● **Text for analysis**
- Opening Delimiter -

Another Right To Be Forgotten Request Backfires Completely
from the the-only-way-it-was-ever-going-to-play-out dept
When the EU Court of Justice issued its "right to be forgotten" ruling, it seemed to forget that there are many more parties involved than simply the aggrieved person standing in front of them. There are those whose articles are being delisted, many of which are journalistic institutions that aren't going to simply lay there and allow some third party to selectively edit their publications.
The Bolton News (UK) just received notification from Google that one of its stories was due to be vanished from Google's search engine. Needless to say, this request has produced another story highlighting the original story the filer(s) wanted delisted.
A STORY in The Bolton News has come under the spotlight of the controversial new "right to be forgotten" ruling…Someone thought this story should just go away. The Bolton News thought otherwise. Now, whoever wanted the original story delisted has another article to add to a future request. But judging from editor-in-chief's comments, adding Bolton News links to a right to be forgotten request is going to be a waste of time.
The 2010 story details a court case in which Ben Barlow, Christopher Mahoney and Christopher Brennan were jailed after they pleaded guilty to violent disorder. They had attacked a group of soldiers who had all served in Afghanistan. The victims told the court they were more frightened in the pub than they had been on the front line.
In the attack, the thugs glassed paratrooper Adam Evans in the neck and stabbed him in the leg. Another of the soldiers, Jamie Morton, who was kicked and punched on the ground, said he feared he was going to die.
At the trial of the three men, Judge William Morris said: “These victims were all injured. Mr Evans was very gravely injured indeed.”
“As the editor of a newspaper, I believe passionately in the freedom of the press and I will fight any attempts to remove legitimate content…It sounds like the Bolton News will simply highlight each request as it comes in, defeating the requester's attempt to bury bad news. Many other journalism outlets have taken the same stance in the last several days, turning the EU court's ruling into one of the most self-defeating decisions ever rendered.
“Clearly, people who aren’t happy that stories which we have legitimately published should not have the right to have them removed from a Google search, in my view."
The only way to prevent this is for the EU court to start taking action against journalistic entities who subvert the spirit of the ruling or ordering Google to stop notifying those affected, neither of which should even be considered by the legal body. The original ruling was terrible enough, especially in its blissful ignorance of how this "right to be forgotten" would work in practice.
Things can be forgotten, even on the internet. But it's organic. Whatever the steady flow of content doesn't push aside will likely succumb to link rot at some point. Newspaper websites (a favorite target of right to be forgotten requests) experiment with paywalled archives or otherwise make their older articles unavailable (often just sloppy maintenance or coding), solving many of these complainants' problems for them. Issuing a request is pretty much guaranteed to bring it all right back to the surface. Forcing this organic process will almost always backfire, something requesters should keep in mind before filling out Google's webform.

- Closing Delimiter -

● **Problems and tasks**
[1] In the article on the Bolton News request, rewrite the passage that begins at the words "The Bolton News (UK)" and stops after "filer(s) wanted delisted.", swapping "notification" for "notice".
[2] Answer these questions from the article on the Bolton News request:
(a) In what year was the original Bolton News story published?
(b) Which soldier was glassed in the neck and stabbed in the leg?
(c) Which judge presided at the trial of the three men?
[3] According to the article on the Bolton News request, why does forcing the forgetting of online content almost always backfire?

● **Data supplied**

- Opening Delimiter -

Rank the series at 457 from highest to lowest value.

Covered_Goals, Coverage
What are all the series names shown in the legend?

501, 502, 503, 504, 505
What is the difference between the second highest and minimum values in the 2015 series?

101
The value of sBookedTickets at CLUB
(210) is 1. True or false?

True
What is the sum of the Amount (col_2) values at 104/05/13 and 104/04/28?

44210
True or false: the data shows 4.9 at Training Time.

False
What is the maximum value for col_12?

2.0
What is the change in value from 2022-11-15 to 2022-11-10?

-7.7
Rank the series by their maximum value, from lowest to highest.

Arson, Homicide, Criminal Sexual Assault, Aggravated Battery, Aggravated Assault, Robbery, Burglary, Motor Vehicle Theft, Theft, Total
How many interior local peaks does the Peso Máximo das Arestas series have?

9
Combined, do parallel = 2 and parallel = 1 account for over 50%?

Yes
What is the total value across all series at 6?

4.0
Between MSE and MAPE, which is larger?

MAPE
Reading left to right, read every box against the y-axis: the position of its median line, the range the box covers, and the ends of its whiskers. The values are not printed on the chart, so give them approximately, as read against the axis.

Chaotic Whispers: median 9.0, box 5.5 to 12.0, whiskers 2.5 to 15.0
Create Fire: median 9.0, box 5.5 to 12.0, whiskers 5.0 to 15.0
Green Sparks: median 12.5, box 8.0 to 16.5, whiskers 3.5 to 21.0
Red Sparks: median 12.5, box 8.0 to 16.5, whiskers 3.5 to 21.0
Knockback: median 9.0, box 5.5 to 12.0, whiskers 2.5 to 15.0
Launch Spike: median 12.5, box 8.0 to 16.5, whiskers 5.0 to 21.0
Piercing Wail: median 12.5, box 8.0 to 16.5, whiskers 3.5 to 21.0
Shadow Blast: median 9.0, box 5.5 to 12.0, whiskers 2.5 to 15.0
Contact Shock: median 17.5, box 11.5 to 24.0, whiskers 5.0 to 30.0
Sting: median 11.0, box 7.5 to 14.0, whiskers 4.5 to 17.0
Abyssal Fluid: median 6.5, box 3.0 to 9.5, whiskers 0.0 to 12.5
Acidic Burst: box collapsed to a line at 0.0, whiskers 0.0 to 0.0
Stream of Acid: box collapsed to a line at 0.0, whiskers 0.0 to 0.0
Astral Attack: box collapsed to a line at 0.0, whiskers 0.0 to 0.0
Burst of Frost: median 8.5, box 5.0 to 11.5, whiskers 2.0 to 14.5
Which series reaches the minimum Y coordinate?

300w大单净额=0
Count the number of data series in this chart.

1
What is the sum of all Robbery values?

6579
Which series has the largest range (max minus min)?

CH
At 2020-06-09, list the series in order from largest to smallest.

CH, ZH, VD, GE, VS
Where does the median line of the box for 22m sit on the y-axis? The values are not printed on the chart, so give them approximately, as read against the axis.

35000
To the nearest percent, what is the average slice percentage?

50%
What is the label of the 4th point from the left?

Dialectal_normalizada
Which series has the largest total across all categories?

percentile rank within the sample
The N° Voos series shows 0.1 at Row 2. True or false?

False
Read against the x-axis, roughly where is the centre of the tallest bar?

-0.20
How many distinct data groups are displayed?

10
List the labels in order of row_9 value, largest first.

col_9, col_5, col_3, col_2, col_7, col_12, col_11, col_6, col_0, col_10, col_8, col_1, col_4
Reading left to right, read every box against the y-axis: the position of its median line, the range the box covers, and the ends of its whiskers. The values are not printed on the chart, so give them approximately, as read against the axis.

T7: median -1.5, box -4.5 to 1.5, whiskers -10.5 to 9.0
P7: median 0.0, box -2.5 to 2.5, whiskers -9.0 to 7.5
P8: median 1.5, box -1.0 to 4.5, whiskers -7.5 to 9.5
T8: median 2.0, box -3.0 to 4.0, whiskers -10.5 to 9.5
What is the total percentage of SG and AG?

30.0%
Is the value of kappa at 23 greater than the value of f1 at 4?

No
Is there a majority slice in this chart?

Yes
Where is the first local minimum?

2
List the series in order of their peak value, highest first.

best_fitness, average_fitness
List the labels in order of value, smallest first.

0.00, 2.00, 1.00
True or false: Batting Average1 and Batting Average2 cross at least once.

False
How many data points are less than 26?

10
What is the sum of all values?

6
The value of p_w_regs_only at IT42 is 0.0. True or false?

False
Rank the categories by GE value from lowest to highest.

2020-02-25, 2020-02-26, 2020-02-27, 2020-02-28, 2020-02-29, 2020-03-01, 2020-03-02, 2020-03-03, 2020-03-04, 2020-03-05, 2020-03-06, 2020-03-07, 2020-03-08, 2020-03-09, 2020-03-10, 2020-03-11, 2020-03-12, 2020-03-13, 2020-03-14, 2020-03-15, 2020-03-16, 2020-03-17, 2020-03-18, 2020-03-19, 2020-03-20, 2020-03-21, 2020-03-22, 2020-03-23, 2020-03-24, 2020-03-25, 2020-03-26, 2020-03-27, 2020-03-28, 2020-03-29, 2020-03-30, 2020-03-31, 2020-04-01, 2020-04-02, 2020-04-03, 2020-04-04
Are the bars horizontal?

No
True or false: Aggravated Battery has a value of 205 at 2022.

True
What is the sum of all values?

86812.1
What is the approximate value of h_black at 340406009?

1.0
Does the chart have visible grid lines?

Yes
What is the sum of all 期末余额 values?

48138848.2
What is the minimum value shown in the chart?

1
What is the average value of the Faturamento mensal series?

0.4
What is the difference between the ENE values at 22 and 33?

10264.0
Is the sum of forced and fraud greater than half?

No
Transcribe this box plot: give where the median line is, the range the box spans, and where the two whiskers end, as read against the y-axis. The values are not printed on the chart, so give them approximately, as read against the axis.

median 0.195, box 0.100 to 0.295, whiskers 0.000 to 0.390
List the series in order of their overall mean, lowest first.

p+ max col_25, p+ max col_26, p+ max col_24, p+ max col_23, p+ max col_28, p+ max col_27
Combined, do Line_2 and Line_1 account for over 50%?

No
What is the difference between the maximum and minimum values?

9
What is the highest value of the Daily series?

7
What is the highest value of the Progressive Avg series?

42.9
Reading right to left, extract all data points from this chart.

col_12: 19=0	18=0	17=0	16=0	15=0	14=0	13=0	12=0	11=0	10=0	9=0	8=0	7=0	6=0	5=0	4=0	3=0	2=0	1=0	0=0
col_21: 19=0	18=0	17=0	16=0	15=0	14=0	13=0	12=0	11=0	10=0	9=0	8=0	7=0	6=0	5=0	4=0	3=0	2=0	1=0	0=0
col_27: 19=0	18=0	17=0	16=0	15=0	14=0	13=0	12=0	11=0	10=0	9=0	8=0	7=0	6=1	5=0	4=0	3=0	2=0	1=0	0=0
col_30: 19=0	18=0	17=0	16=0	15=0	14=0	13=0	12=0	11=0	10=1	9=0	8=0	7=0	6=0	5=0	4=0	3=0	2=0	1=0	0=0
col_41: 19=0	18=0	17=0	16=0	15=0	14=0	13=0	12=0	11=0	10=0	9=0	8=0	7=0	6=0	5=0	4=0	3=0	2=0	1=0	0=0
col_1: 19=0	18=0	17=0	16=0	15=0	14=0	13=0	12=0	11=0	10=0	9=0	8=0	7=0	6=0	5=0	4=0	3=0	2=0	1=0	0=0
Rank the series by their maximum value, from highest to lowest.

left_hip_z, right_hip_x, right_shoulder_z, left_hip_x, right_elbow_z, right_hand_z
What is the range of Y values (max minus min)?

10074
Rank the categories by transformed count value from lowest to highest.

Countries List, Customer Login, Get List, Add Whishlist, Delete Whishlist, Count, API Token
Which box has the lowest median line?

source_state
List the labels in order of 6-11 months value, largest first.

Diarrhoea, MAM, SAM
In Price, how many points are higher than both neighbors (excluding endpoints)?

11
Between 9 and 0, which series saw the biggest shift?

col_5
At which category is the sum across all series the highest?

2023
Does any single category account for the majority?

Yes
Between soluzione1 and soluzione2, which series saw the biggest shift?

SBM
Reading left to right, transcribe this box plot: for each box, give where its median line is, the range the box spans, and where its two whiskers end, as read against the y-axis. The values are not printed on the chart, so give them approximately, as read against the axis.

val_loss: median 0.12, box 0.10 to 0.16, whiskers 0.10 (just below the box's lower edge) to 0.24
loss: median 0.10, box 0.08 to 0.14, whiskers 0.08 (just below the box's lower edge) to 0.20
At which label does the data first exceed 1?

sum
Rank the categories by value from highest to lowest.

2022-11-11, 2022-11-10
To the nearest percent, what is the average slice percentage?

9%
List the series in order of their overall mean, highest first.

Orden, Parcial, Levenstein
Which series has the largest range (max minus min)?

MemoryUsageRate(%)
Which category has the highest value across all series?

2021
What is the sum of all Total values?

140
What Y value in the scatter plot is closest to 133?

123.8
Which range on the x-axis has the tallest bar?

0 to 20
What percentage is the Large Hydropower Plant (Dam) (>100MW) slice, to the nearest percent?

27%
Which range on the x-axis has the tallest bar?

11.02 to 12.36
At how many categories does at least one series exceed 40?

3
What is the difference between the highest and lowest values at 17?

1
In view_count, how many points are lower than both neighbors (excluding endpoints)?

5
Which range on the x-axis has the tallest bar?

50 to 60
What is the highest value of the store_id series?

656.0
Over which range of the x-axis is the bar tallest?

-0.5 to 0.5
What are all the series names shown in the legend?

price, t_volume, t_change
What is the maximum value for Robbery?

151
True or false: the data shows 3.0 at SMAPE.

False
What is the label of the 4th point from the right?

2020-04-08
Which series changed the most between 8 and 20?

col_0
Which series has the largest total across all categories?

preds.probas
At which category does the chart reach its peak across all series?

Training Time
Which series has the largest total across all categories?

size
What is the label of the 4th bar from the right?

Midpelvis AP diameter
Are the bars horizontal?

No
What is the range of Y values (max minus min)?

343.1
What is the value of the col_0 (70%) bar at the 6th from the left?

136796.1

- Closing Delimiter -

● **Answers for each item**
[1]
The Bolton News (UK) just received notice from Google that one of its stories was due to be vanished from Google's search engine. Needless to say, this request has produced another story highlighting the original story the filer(s) wanted delisted.

[2]
(a) 2010
(b) Adam Evans
(c) Judge William Morris

[3] Older material tends to fade on its own. New content pushes it aside, links rot, and newspapers make their archives unavailable. A removal request is almost guaranteed to bring that material back to the surface.